Goal of the exercise:
In the essay on cash-only chiropractic, list every name for money in the sentence beginning "I'm talking about long green".

Excerpt to read:
● ● ● ●
The Real Cash Practice

By John Hanks, DC
Roll up a big stack of cash and put it in your front pocket. How do you feel? One day, I was in the office of another chiropractor when a man came in to pay his bill. It seems my friend had treated a few members of an immigrant family, and had extended them considerable credit. The oldest grown son had come in to pay off the debt, and counted out several hundred dollars in $20 bills, laying them in neat piles on the counter.

My colleague's assistant cornered him later and asked, "So what do you want to do with this wad? It would choke a bull mastiff." His first impulse was to call the IRS. It made him nervous. He could imagine bank tellers whispering to each other after his large cash deposit, "Do you think he sells drugs?" Perhaps he could have put it in the petty-cash box, and been able to make on-the-spot change for about the next 23 years.

I seldom see cash in my practice because of the endless array of managed care contracts that beat the revenue drum. The presumed paperwork ease of a cash practice is appealing, but those DCs with cash practices don't fit what I think a real cash practice should be about. Simply declining to accept insurance is not a true "cash practice."

If a chiropractor has the guts to go "cash-only," he or she should only accept real money - no personal checks, credit cards or bartering. I'm talking about long green; hard cash; coins of the realm; moolah; fivers; ten-spots; sawbucks; and the ever-popular C-note. As a small child, I remember accompanying my father one Friday night when he visited his friend Dr. Fred, an older DC who practiced in a nearby town. I can still see Dr. Fred, sitting bent over a coffee table, smoking Pall Malls and counting the money he made that week. There were stacks of ones, fives, tens, the occasional twenty, and one personal check. "I had to accept it; it's from my pastor," he growled.

Somewhere out there, a practice still exists like Dr. Fred's. Somewhere, there could be a chiropractor named Johnny "Cash" Kowpowski; a Dr. Charlie "Buck" Owens; or a Susan B. Anthony, DC. Somewhere, there is a cash-on-the-barrelhead practice with a real barrelhead.

A friend of mine, Don Kuppe, DC, told me the story of one of his patients who was traveling through Arizona and needed a chiropractic adjustment. The DC he found apparently had a "real cash" practice. At the front desk was a Vegas-style cash "slot," whereby the greenbacks were pushed down into a safe with a special paddle. The patient swore that when he finally persuaded the doc to accept his check, the DC told him, "Make it out to my mother, I owe her some money."

See, we can do this! Dress up the receptionist like a pit boss and put a coin-changer on his or her belt! After all, cash is a chiropractic tradition. Doctors in Wisconsin have told me the famous Gonstead Clinic had a big cash register at the reception desk. In the "Land of Poor Accounts Receivable," the man with a crisp dollar bill is king.

Doctors who prefer cash, such as the one in Arizona, also may prefer being left alone. They may read books such as How to Drop Out of Society, or those that explain how to disconnect one's identity from all databases; use social security numbers from famous dead people, such as Elvis Presley or Richard Nixon; or refuse to participate in paying the taxes needed to protect our coasts and pave the roads.

I don't need that kind of temptation, so I will forgo the elusive "real cash" practice, and continue to seek out insurance checks in amounts far less than what was billed. To quote Danny DeVito in David Mamet's 2001 movie Heist, "Everybody needs money. That's why they call it money."
● ● ● ●
Stored data:
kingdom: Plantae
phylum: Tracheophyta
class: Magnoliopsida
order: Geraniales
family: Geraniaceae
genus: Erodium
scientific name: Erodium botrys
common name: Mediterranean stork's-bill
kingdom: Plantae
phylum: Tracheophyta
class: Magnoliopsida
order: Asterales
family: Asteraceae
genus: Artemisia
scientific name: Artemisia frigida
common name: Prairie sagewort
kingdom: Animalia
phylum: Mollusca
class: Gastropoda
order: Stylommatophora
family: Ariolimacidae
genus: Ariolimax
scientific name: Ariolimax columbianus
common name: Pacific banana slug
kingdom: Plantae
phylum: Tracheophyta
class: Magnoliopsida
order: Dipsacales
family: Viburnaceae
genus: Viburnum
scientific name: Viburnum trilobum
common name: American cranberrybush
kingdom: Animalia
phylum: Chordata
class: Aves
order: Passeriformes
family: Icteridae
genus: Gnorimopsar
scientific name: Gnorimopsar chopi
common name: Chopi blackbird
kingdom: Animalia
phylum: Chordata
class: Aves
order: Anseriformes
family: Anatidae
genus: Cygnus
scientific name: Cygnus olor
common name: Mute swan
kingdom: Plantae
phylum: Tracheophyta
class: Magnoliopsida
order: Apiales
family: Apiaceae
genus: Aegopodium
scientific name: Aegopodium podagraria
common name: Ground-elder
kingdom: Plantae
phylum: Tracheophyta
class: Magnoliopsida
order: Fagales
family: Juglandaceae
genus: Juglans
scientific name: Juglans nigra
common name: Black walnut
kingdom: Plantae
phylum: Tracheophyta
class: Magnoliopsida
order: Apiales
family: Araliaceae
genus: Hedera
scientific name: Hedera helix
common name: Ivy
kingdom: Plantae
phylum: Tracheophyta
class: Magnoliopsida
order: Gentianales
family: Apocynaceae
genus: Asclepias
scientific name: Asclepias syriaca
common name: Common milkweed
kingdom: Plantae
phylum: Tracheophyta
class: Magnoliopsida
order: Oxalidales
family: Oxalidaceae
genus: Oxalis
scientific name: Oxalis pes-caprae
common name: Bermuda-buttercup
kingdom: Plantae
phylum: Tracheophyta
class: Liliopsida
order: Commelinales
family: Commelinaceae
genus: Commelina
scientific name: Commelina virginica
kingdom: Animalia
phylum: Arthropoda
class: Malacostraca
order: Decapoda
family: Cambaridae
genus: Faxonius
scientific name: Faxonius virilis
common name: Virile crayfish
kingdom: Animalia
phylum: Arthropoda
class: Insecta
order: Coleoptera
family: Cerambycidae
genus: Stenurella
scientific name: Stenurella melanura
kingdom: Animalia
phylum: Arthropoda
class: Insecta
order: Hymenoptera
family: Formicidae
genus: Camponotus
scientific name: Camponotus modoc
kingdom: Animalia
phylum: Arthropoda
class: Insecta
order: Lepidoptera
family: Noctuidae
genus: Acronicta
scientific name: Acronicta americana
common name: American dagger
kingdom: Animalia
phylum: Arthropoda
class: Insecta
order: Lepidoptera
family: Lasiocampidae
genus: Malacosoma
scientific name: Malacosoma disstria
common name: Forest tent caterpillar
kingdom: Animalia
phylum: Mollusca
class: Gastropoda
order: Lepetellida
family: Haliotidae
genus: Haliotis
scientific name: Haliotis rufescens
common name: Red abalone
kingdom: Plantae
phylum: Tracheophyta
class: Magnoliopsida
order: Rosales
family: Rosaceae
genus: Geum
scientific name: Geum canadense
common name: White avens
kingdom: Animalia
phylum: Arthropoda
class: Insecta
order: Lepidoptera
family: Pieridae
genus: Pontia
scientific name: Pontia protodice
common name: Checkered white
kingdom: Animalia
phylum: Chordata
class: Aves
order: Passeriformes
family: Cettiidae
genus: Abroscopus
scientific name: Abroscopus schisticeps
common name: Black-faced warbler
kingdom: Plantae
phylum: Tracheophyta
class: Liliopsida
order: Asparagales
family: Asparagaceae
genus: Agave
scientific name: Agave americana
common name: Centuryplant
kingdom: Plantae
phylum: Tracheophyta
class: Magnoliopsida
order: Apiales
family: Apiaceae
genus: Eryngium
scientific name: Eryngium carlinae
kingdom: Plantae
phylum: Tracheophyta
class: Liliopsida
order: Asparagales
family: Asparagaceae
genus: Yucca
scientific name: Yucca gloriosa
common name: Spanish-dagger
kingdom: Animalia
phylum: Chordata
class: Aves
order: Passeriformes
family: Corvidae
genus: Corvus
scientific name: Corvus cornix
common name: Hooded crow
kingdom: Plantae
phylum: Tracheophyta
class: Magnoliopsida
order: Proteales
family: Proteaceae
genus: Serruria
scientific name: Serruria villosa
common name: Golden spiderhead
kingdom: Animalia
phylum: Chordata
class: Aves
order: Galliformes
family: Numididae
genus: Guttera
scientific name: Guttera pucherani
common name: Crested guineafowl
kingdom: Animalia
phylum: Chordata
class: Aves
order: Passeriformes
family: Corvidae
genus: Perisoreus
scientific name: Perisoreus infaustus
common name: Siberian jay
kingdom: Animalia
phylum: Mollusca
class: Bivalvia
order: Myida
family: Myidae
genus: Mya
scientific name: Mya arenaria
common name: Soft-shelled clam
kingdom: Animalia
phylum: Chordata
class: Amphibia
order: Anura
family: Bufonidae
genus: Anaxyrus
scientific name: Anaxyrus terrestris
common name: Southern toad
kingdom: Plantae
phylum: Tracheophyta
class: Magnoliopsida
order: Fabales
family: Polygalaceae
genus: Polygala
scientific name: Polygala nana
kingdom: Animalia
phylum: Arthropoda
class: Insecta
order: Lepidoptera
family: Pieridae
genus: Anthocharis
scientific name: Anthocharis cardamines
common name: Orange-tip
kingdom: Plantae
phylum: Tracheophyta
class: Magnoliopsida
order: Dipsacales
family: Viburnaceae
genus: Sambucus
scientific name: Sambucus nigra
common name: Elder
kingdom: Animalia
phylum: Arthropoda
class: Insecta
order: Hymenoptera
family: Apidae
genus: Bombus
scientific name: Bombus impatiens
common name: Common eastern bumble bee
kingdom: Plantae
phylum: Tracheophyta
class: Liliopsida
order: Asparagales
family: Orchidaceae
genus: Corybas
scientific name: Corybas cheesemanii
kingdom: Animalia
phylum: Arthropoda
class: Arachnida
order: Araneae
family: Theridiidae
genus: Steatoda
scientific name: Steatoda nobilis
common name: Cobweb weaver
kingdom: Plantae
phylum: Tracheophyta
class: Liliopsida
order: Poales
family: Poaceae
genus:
● ● ● ●
Answer to this task:
long green; hard cash; coins of the realm; moolah; fivers; ten-spots; sawbucks; C-note